▶ **Image comparison data**
*-*-*

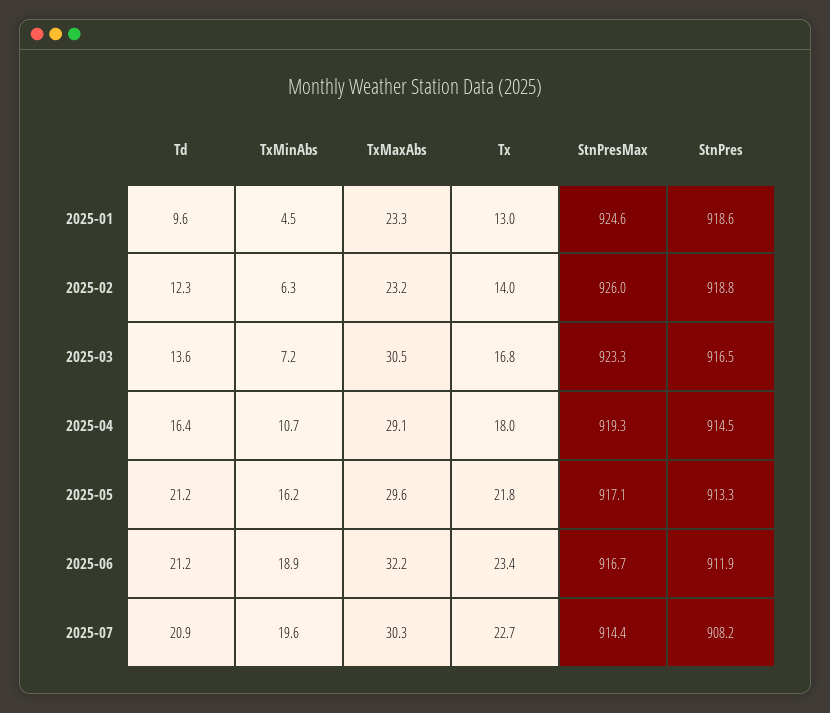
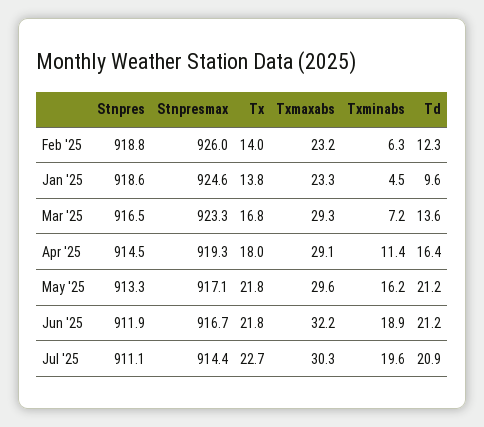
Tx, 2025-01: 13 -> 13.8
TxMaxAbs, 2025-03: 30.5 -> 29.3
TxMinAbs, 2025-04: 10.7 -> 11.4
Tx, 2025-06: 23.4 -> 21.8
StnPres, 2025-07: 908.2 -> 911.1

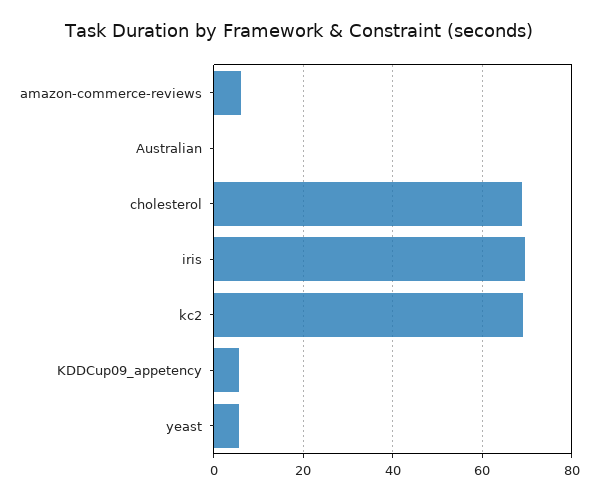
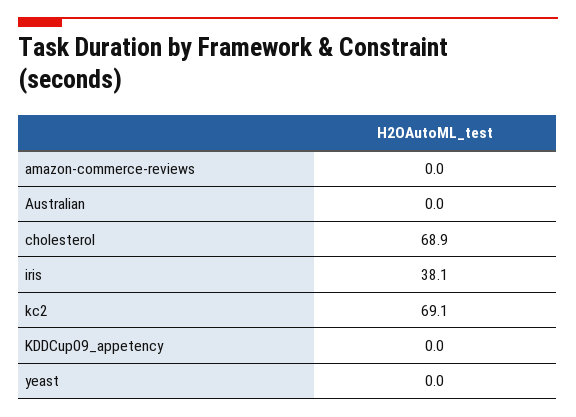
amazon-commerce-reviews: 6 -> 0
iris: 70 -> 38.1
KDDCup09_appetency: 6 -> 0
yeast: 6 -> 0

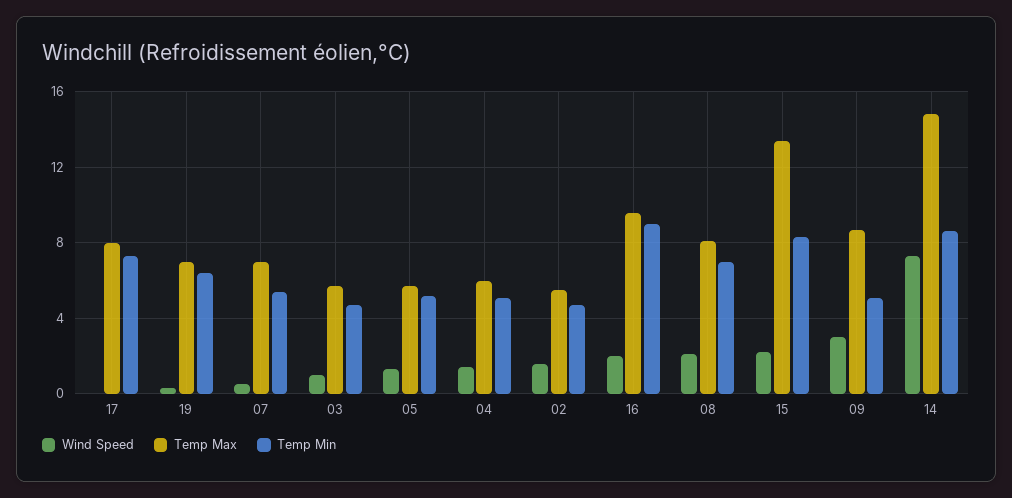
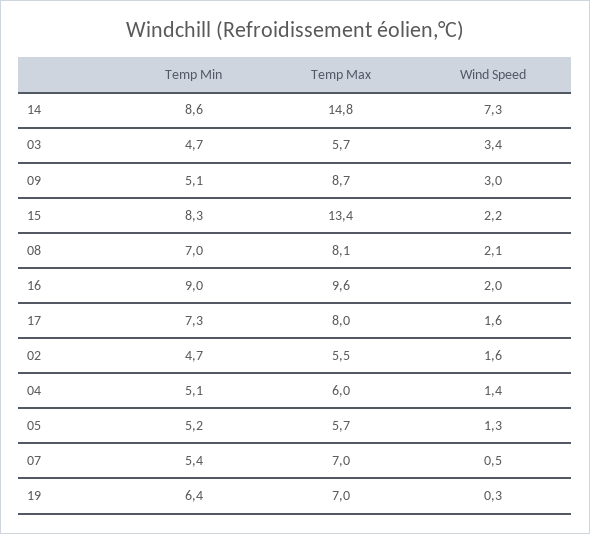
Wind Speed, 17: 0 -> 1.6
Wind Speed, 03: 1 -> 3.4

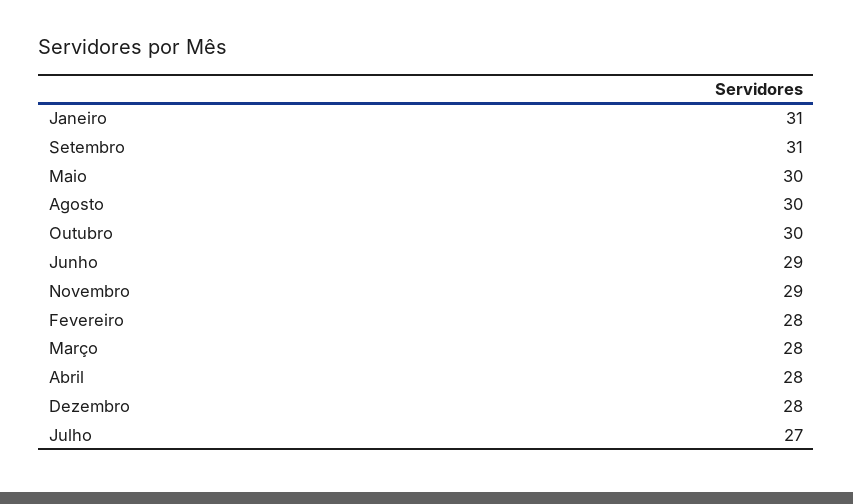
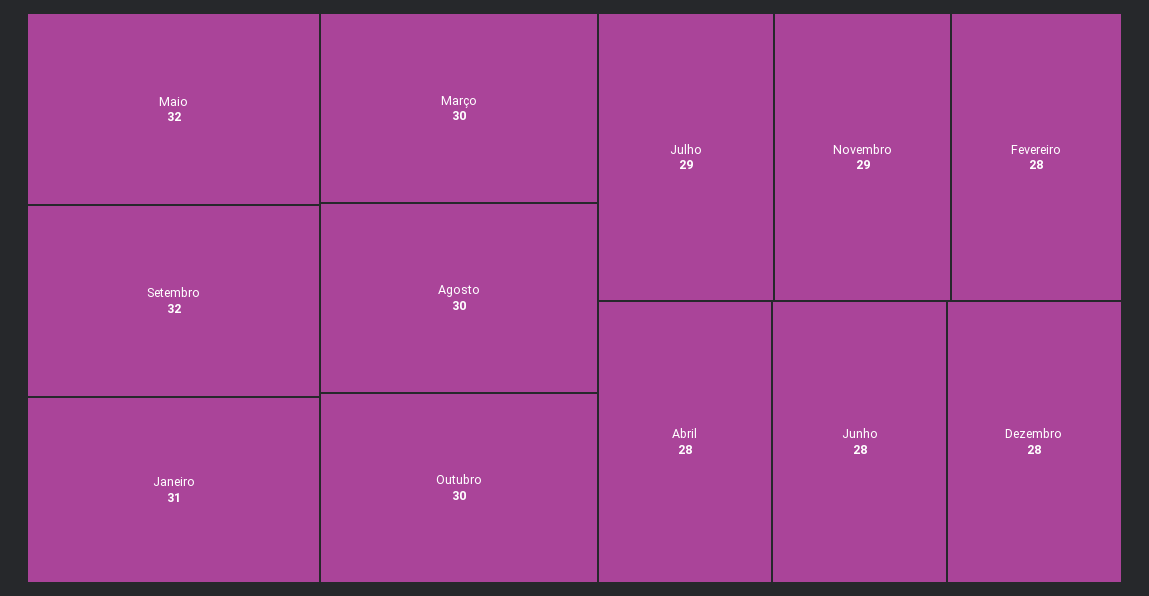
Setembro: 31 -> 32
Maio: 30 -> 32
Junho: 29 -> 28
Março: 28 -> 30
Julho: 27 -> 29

*-*-*

▶ **Your instructions**
Could you set down verbatim the lines from the beginning of the entries above through the line containing "Wind Speed, 03: 1 -> 3.4", both included, leaving out the pictures?

▶ **Expected answer**
Tx, 2025-01: 13 -> 13.8
TxMaxAbs, 2025-03: 30.5 -> 29.3
TxMinAbs, 2025-04: 10.7 -> 11.4
Tx, 2025-06: 23.4 -> 21.8
StnPres, 2025-07: 908.2 -> 911.1

amazon-commerce-reviews: 6 -> 0
iris: 70 -> 38.1
KDDCup09_appetency: 6 -> 0
yeast: 6 -> 0

Wind Speed, 17: 0 -> 1.6
Wind Speed, 03: 1 -> 3.4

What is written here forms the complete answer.